***** Text shown *****
How to Be Brave and Send the Email You Don't Want To Send
What do you need to do in order to be more courageous?
The majority of email messages that you get can either be easily processed or really aren't worth your attention anyway. This is one of the fundamental principles of Email Triage, and it’s true whether it's our system or any other that you find or create. This principle is obvious upon consideration, but the way a lot of people check email (rather than process email) doesn't really come to grips with this.
The email messages that remain and get stuck typically involve:
Making a decision
Creating something (a solution, a plan, an asset, a proposal, art, whatever)
Setting or enforcing a boundary
Being vulnerable (making an ask, apologizing, coming clean, etc)
What rests underneath each of those four categories, though, is fear. Fear of making the wrong decision. Fear that the solution won't work or be liked. Fear that whatever needs to be created will be rejected. Fear that someone will not like you if you start saying no. Fear that people will hurt or shame you if you're vulnerable.
You Have to Be Brave
Yes, this is another one of those scenarios where fear is the highest common denominator.
Which means that your way forward through these emails is more of a heart game than a head game — in each case, the solution isn't figuring out what else you need to know (which feeds the lie that "more research" will make it easier); but figuring out what you need to do to be more courageous. (Tweet this.)
When framed that way, a common first reaction is frustration or exasperation. I know this first hand, because I hold a metaphorical punching bag for my private clients, and it often comes up for our Email Triage customers who write in and tell me they're stuck. It gets even worse when I refuse to give them my recommended resources on how to be more courageous.
The root cause of the frustration is that the person often then knows that the only thing between them and whatever's on the other side of that email message is their willingness to be brave. No more research. No more re-editing or re-crafting the email message. No more punting the frog for another day.
The backpedaling that normally starts here, though, is that then people want to wait until that chimeric time when they're going to feel much more up to sending it. While it's true that it's a lot harder to summon your courage when you're in a HALTS state — hungry, angry, lonely, tired, or sick — the reality is that, outside of those scenarios and maybe a good coaching or mastermind session that fires you up, you're not going to be in some Zen state. Furthermore, the way most of us are living, it's a rare day that you're not going to be in one of the HALTS conditions.
*****
■ **Directions for this task**
Revise the passage of the email article that runs from "The backpedaling that" down to "the HALTS conditions.", replacing "chimeric" with "imaginary".
***** Data excerpts *****
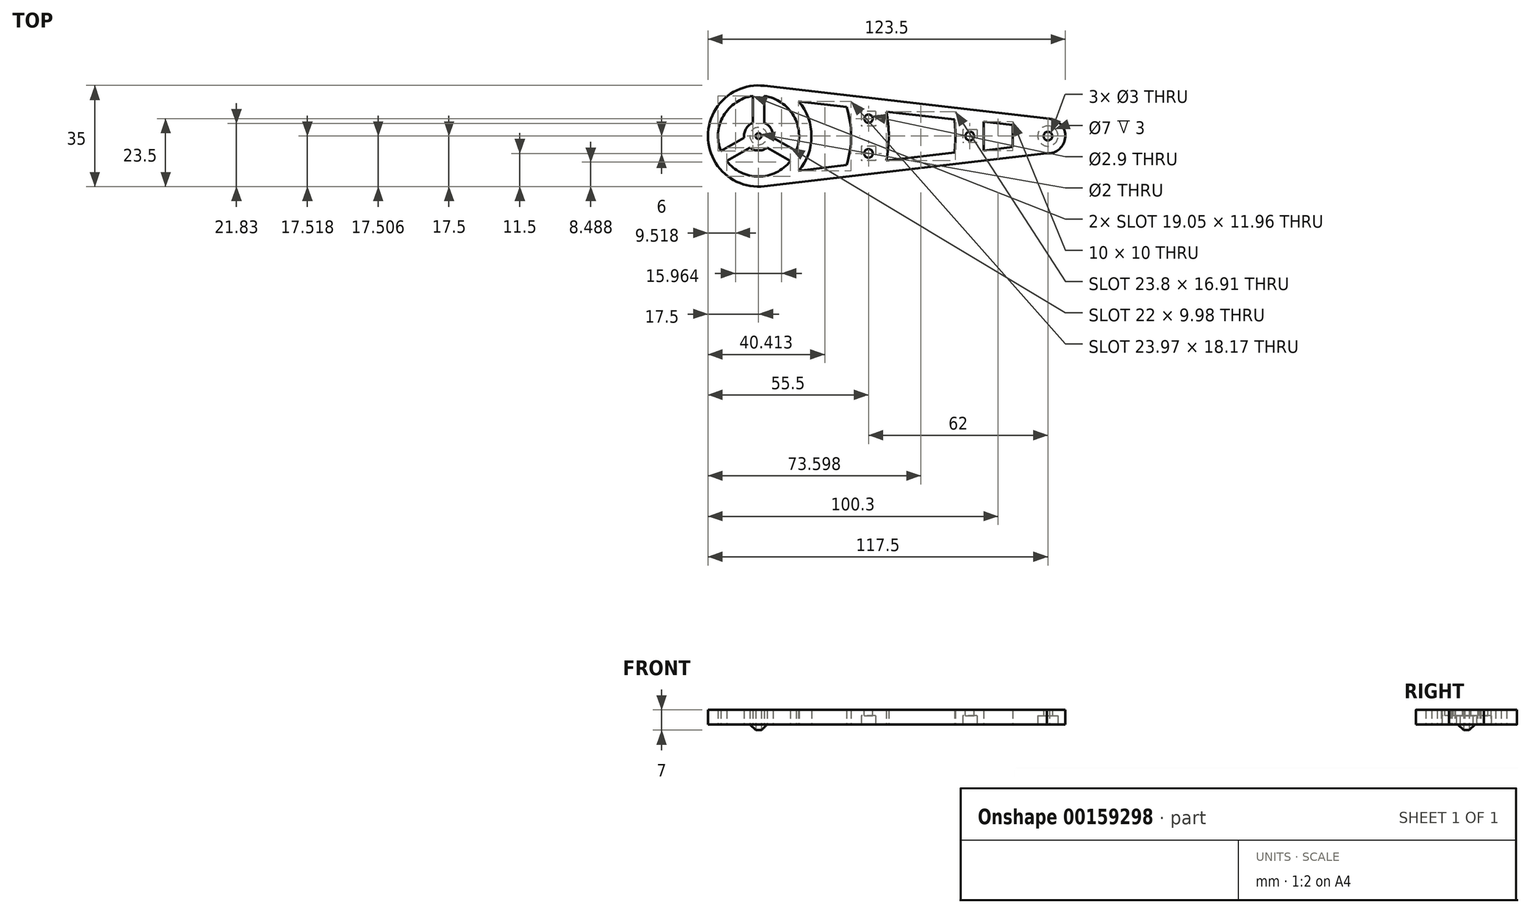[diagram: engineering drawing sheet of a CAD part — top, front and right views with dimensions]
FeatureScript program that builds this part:
annotation { "Feature Type Name" : "Feature", "Feature Type Description" : "" }
export const myFeature = defineFeature(function(context is Context, id is Id, definition is map)
    precondition{}
    {
        {
            var Q0;
            Q0=qCreatedBy(makeId("Top.planeOp"),FACE);
            var sketch = newSketch(context, id + "F0", { "sketchPlane" : qUnion([Q0])});
            skArc(sketch, "E0", {"start": v(2.01, 17.38) * mm, "mid": v(-17.5, 0) * mm, "end": v(2.03, -17.38) * mm});
            skArc(sketch, "E1", {"start": v(99.68, -6) * mm, "mid": v(105.99, -0.4) * mm, "end": v(100.47, 5.98) * mm});
            skLineSegment(sketch, "E2", {"start": v(100.47, 5.98) * mm, "end": v(2.01, 17.38) * mm});
            skLineSegment(sketch, "E3", {"start": v(99.68, -6) * mm, "end": v(2.03, -17.38) * mm});
            skArc(sketch, "E4", {"start": v(-2.97, -4.02) * mm, "mid": v(0, -5) * mm, "end": v(2.97, -4.02) * mm});
            skArc(sketch, "E5", {"start": v(-2, 13.86) * mm, "mid": v(-12.12, 7) * mm, "end": v(-13, -5.2) * mm});
            skArc(sketch, "E6", {"start": v(13.84, -11.98) * mm, "mid": v(18.3, 0) * mm, "end": v(13.83, 11.99) * mm});
            skArc(sketch, "E7", {"start": v(30.38, -10.05) * mm, "mid": v(32, 0.01) * mm, "end": v(30.37, 10.07) * mm});
            skLineSegment(sketch, "E8", {"start": v(13.83, 11.99) * mm, "end": v(30.37, 10.07) * mm});
            skLineSegment(sketch, "E9", {"start": v(13.84, -11.98) * mm, "end": v(30.38, -10.05) * mm});
            skLineSegment(sketch, "E10", {"start": v(-2, 13.86) * mm, "end": v(-2, 4.58) * mm});
            skLineSegment(sketch, "E11", {"start": v(2, 13.86) * mm, "end": v(2, 4.58) * mm});
            skLineSegment(sketch, "E12.1.0", {"start": v(-13, -5.2) * mm, "end": v(-4.97, -0.56) * mm});
            skLineSegment(sketch, "E12.1.1", {"start": v(-11, -8.66) * mm, "end": v(-2.97, -4.02) * mm});
            skLineSegment(sketch, "E12.2.0", {"start": v(11, -8.66) * mm, "end": v(2.97, -4.02) * mm});
            skLineSegment(sketch, "E12.2.1", {"start": v(13, -5.2) * mm, "end": v(4.97, -0.56) * mm});
            skArc(sketch, "E13.trimOffspring", {"start": v(13, -5.2) * mm, "mid": v(12.12, 7) * mm, "end": v(2, 13.86) * mm});
            skArc(sketch, "E14.trimOffspring", {"start": v(-11, -8.66) * mm, "mid": v(0, -14) * mm, "end": v(11, -8.66) * mm});
            skArc(sketch, "E15.trimOffspring", {"start": v(4.97, -0.56) * mm, "mid": v(4.33, 2.5) * mm, "end": v(2, 4.58) * mm});
            skArc(sketch, "E16.trimOffspring", {"start": v(-2, 4.58) * mm, "mid": v(-4.33, 2.5) * mm, "end": v(-4.97, -0.56) * mm});
            skCircle(sketch, "E17", {"center": v(0, 0) * mm, "radius": 1.5 * mm});
            skLineSegment(sketch, "E18", {"start": v(77.8, 5) * mm, "end": v(77.8, -5) * mm});
            skLineSegment(sketch, "E19", {"start": v(87.8, 3.84) * mm, "end": v(87.8, -3.83) * mm});
            skLineSegment(sketch, "E20", {"start": v(77.8, -5) * mm, "end": v(87.8, -3.83) * mm});
            skLineSegment(sketch, "E21", {"start": v(77.8, 5) * mm, "end": v(87.8, 3.84) * mm});
            skArc(sketch, "E22", {"start": v(44.2, -8.44) * mm, "mid": v(45, 0.02) * mm, "end": v(44.2, 8.47) * mm});
            skArc(sketch, "E23", {"start": v(67.76, -5.69) * mm, "mid": v(68, 0.03) * mm, "end": v(67.76, 5.74) * mm});
            skLineSegment(sketch, "E24", {"start": v(44.2, 8.47) * mm, "end": v(67.76, 5.74) * mm});
            skLineSegment(sketch, "E25", {"start": v(44.2, -8.44) * mm, "end": v(67.76, -5.69) * mm});
            skCircle(sketch, "E26", {"center": v(100, 0) * mm, "radius": 1.5 * mm});
            skSolve(sketch);
        }
        {
            var Q0;
            Q0 = qSketchRegion(id + "F0", true);
            extrude(context, id + "F1", {"entities" : qUnion([Q0]), "depth" : 5 * mm});
        }
        {
            var Q0;
            Q0=makeQuery(id+"F1.opExtrude","CAP_FACE",FACE,{"disambiguationData":[OSD([sQuery(id+"F0.wireOp",EDGE,"E0"),sQuery(id+"F0.wireOp",EDGE,"E1"),sQuery(id+"F0.wireOp",EDGE,"E2"),sQuery(id+"F0.wireOp",EDGE,"E3"),sQuery(id+"F0.wireOp",EDGE,"E4"),sQuery(id+"F0.wireOp",EDGE,"E5"),sQuery(id+"F0.wireOp",EDGE,"E6"),sQuery(id+"F0.wireOp",EDGE,"E7"),sQuery(id+"F0.wireOp",EDGE,"E8"),sQuery(id+"F0.wireOp",EDGE,"E9"),sQuery(id+"F0.wireOp",EDGE,"E10"),sQuery(id+"F0.wireOp",EDGE,"E11"),sQuery(id+"F0.wireOp",EDGE,"E12.1.0"),sQuery(id+"F0.wireOp",EDGE,"E12.1.1"),sQuery(id+"F0.wireOp",EDGE,"E12.2.0"),sQuery(id+"F0.wireOp",EDGE,"E12.2.1"),sQuery(id+"F0.wireOp",EDGE,"E13.trimOffspring"),sQuery(id+"F0.wireOp",EDGE,"E14.trimOffspring"),sQuery(id+"F0.wireOp",EDGE,"E15.trimOffspring"),sQuery(id+"F0.wireOp",EDGE,"E16.trimOffspring"),sQuery(id+"F0.wireOp",EDGE,"E17"),sQuery(id+"F0.wireOp",EDGE,"E18"),sQuery(id+"F0.wireOp",EDGE,"E19"),sQuery(id+"F0.wireOp",EDGE,"E20"),sQuery(id+"F0.wireOp",EDGE,"E21")])],"isStart":true});
            var sketch = newSketch(context, id + "F2", { "sketchPlane" : qUnion([Q0])});
            skLineSegment(sketch, "E27.bottom", {"start": v(40.5, 3.5) * mm, "end": v(35.5, 3.5) * mm});
            skLineSegment(sketch, "E27.top", {"start": v(40.5, 8.5) * mm, "end": v(35.5, 8.5) * mm});
            skLineSegment(sketch, "E27.left", {"start": v(40.5, 3.5) * mm, "end": v(40.5, 8.5) * mm});
            skLineSegment(sketch, "E27.right", {"start": v(35.5, 3.5) * mm, "end": v(35.5, 8.5) * mm});
            skPoint(sketch, "E27.middle", {"position": v(38, 6) * mm});
            skLineSegment(sketch, "E28.bottom", {"start": v(75.5, -2.25) * mm, "end": v(70.5, -2.25) * mm});
            skLineSegment(sketch, "E28.top", {"start": v(75.5, 2.25) * mm, "end": v(70.5, 2.25) * mm});
            skLineSegment(sketch, "E28.left", {"start": v(75.5, -2.25) * mm, "end": v(75.5, 2.25) * mm});
            skLineSegment(sketch, "E28.right", {"start": v(70.5, -2.25) * mm, "end": v(70.5, 2.25) * mm});
            skPoint(sketch, "E28.middle", {"position": v(73, 0) * mm});
            skLineSegment(sketch, "E29.bottom", {"start": v(40.5, -8.5) * mm, "end": v(35.5, -8.5) * mm});
            skLineSegment(sketch, "E29.top", {"start": v(40.5, -3.5) * mm, "end": v(35.5, -3.5) * mm});
            skLineSegment(sketch, "E29.left", {"start": v(40.5, -8.5) * mm, "end": v(40.5, -3.5) * mm});
            skLineSegment(sketch, "E29.right", {"start": v(35.5, -8.5) * mm, "end": v(35.5, -3.5) * mm});
            skPoint(sketch, "E29.middle", {"position": v(38, -6) * mm});
            skCircle(sketch, "E30", {"center": v(100, 0) * mm, "radius": 3.5 * mm});
            skSolve(sketch);
        }
        {
            var Q0;
            Q0 = qSketchRegion(id + "F2", true);
            extrude(context, id + "F3", {"entities" : qUnion([Q0]), "operationType" : NewBodyOperationType.REMOVE, "oppositeDirection" : true, "depth" : 3 * mm});
        }
        {
            var Q0;
            Q0=makeQuery(id+"F1.opExtrude","CAP_FACE",FACE,{"disambiguationData":[OSD([sQuery(id+"F0.wireOp",EDGE,"E0"),sQuery(id+"F0.wireOp",EDGE,"E1"),sQuery(id+"F0.wireOp",EDGE,"E2"),sQuery(id+"F0.wireOp",EDGE,"E3"),sQuery(id+"F0.wireOp",EDGE,"E4"),sQuery(id+"F0.wireOp",EDGE,"E5"),sQuery(id+"F0.wireOp",EDGE,"E6"),sQuery(id+"F0.wireOp",EDGE,"E7"),sQuery(id+"F0.wireOp",EDGE,"E8"),sQuery(id+"F0.wireOp",EDGE,"E9"),sQuery(id+"F0.wireOp",EDGE,"E10"),sQuery(id+"F0.wireOp",EDGE,"E11"),sQuery(id+"F0.wireOp",EDGE,"E12.1.0"),sQuery(id+"F0.wireOp",EDGE,"E12.1.1"),sQuery(id+"F0.wireOp",EDGE,"E12.2.0"),sQuery(id+"F0.wireOp",EDGE,"E12.2.1"),sQuery(id+"F0.wireOp",EDGE,"E13.trimOffspring"),sQuery(id+"F0.wireOp",EDGE,"E14.trimOffspring"),sQuery(id+"F0.wireOp",EDGE,"E15.trimOffspring"),sQuery(id+"F0.wireOp",EDGE,"E16.trimOffspring"),sQuery(id+"F0.wireOp",EDGE,"E17"),sQuery(id+"F0.wireOp",EDGE,"E18"),sQuery(id+"F0.wireOp",EDGE,"E19"),sQuery(id+"F0.wireOp",EDGE,"E20"),sQuery(id+"F0.wireOp",EDGE,"E21")])],"isStart":false});
            var sketch = newSketch(context, id + "F4", { "sketchPlane" : qUnion([Q0])});
            skCircle(sketch, "E31", {"center": v(38, -6) * mm, "radius": 1.5 * mm});
            skCircle(sketch, "E32", {"center": v(73, 0) * mm, "radius": 1.5 * mm});
            skCircle(sketch, "E33", {"center": v(38, 6) * mm, "radius": 1.45 * mm});
            skSolve(sketch);
        }
        {
            var Q0;
            Q0 = qSketchRegion(id + "F4", true);
            extrude(context, id + "F5", {"entities" : qUnion([Q0]), "operationType" : NewBodyOperationType.REMOVE, "oppositeDirection" : true, "depth" : 25 * mm});
        }
        {
            var Q0;
            Q0=makeQuery(id+"F1.opExtrude","CAP_FACE",FACE,{"disambiguationData":[OSD([sQuery(id+"F0.wireOp",EDGE,"E0"),sQuery(id+"F0.wireOp",EDGE,"E1"),sQuery(id+"F0.wireOp",EDGE,"E2"),sQuery(id+"F0.wireOp",EDGE,"E3"),sQuery(id+"F0.wireOp",EDGE,"E4"),sQuery(id+"F0.wireOp",EDGE,"E5"),sQuery(id+"F0.wireOp",EDGE,"E6"),sQuery(id+"F0.wireOp",EDGE,"E7"),sQuery(id+"F0.wireOp",EDGE,"E8"),sQuery(id+"F0.wireOp",EDGE,"E9"),sQuery(id+"F0.wireOp",EDGE,"E10"),sQuery(id+"F0.wireOp",EDGE,"E11"),sQuery(id+"F0.wireOp",EDGE,"E12.1.0"),sQuery(id+"F0.wireOp",EDGE,"E12.1.1"),sQuery(id+"F0.wireOp",EDGE,"E12.2.0"),sQuery(id+"F0.wireOp",EDGE,"E12.2.1"),sQuery(id+"F0.wireOp",EDGE,"E13.trimOffspring"),sQuery(id+"F0.wireOp",EDGE,"E14.trimOffspring"),sQuery(id+"F0.wireOp",EDGE,"E15.trimOffspring"),sQuery(id+"F0.wireOp",EDGE,"E16.trimOffspring"),sQuery(id+"F0.wireOp",EDGE,"E17"),sQuery(id+"F0.wireOp",EDGE,"E18"),sQuery(id+"F0.wireOp",EDGE,"E19"),sQuery(id+"F0.wireOp",EDGE,"E20"),sQuery(id+"F0.wireOp",EDGE,"E21")])],"isStart":false});
            var sketch = newSketch(context, id + "F6", { "sketchPlane" : qUnion([Q0])});
            skCircle(sketch, "E34", {"center": v(0, 0) * mm, "radius": 3 * mm});
            skSolve(sketch);
        }
        {
            var Q0;
            Q0 = qSketchRegion(id + "F6", true);
            extrude(context, id + "F7", {"entities" : qUnion([Q0]), "operationType" : NewBodyOperationType.ADD, "oppositeDirection" : true, "depth" : 7 * mm});
        }
        {
            var Q0;
            Q0=makeQuery(id+"F7.opExtrude","CAP_EDGE",EDGE,{"disambiguationData":[OSD([sQuery(id+"F6.wireOp",EDGE,"E34")])],"isStart":false});
            chamfer(context, id + "F8", {"entities" : qUnion([Q0]), "width" : 2 * mm, "tangentPropagation" : true});
        }
        {
            var Q0;
            Q0=makeQuery(id+"F7.opExtrude","CAP_FACE",FACE,{"disambiguationData":[OSD([sQuery(id+"F6.wireOp",EDGE,"E34")])],"isStart":false});
            extrude(context, id + "F9", {"entities" : qUnion([Q0]), "operationType" : NewBodyOperationType.REMOVE, "oppositeDirection" : true, "depth" : 25 * mm});
        }
    });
*****
■ **Result**
The backpedaling that normally starts here, though, is that then people want to wait until that imaginary time when they're going to feel much more up to sending it. While it's true that it's a lot harder to summon your courage when you're in a HALTS state — hungry, angry, lonely, tired, or sick — the reality is that, outside of those scenarios and maybe a good coaching or mastermind session that fires you up, you're not going to be in some Zen state. Furthermore, the way most of us are living, it's a rare day that you're not going to be in one of the HALTS conditions.